Can Amazon's secret lab design a smarter home?
Amazon wants to craft a smart home full of connected devices, according to a new report. Will the 'Internet of Things' help push people to buy not only more gadgets, but more household goods?
Gus Ruelas/Reuters
Amazon may be looking to expand its line of home smart devices. A report from Reuters shows that the company is pouring $55 million into Lab126, which was responsible for developing the Amazon Kindle and the Amazon Fire phone. Amazon is also expanding its staff to about 3,757 people by 2019, up from nearly 3,000 this year.
The expansion, Reuters says, comes in light of other tech giants’ forays into the “smart home” territory and integration into the broader Internet of Things. Google made moves in January 2014 with its acquisition of Nest, which makes a smart thermostat and smoke detector, and Apple made progress with HomeKit, a framework that allows Apple devices to communicate with other Internet-connected home appliances and smart devices.
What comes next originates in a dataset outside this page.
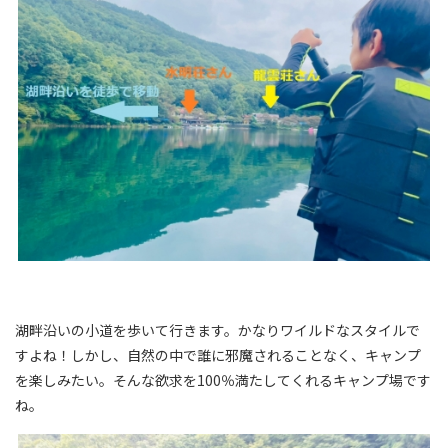
湖畔沿いの小道を歩いて行きます。かなりワイルドなスタイルで
すよね！しかし、自然の中で誰に邪魔されることなく、キャンプ
を楽しみたい。そんな欲求を100％満たしてくれるキャンプ場です
ね。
Amazon is testing an embeddable Wi-Fi-enabled device that can notify customers when appliances need replacing and order supplies with the press of a button, similar to the one-click purchase button on Amazon.com. Customers will know, far in advance, when they’ll need to replace something at home.
These decisions are running counter to tepid reception for the Fire phone, which featured a built-in item scanner that could analyze photos for products people can buy on Amazon, an almost literal extension of Amazon Prime. It is expected that Amazon’s forays into the "smart home" would do much of the same.
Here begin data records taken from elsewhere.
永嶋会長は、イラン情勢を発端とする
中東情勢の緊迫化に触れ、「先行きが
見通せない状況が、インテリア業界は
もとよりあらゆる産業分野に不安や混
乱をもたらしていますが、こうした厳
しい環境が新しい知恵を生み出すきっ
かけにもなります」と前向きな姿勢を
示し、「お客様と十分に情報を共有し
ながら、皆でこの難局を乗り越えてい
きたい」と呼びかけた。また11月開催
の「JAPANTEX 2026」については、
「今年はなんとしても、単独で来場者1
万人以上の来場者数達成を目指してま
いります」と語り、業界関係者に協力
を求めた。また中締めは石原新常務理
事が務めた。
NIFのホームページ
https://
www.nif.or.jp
It helps that Amazon’s vision for expanding into the Internet of Things is clear.
“As cynical as it sounds, it’s not the more unrealistic vision of the connected home,” writes Kelsey Campbell-Dollaghan for Gizmodo, a technology news outlet. “As Apple, for example, is still figuring out exactly what HomeKit does,” she says, “Amazon already has a very specific vision—and business model—it’s betting on.”
Coupled with the possibility of delivering groceries and packages via drone, Amazon might just be striding headfirst into science fiction territory. The only thing holding them back is approval from the Federal Aviation Administration and, of course, resistance towards the burgeoning technocracy.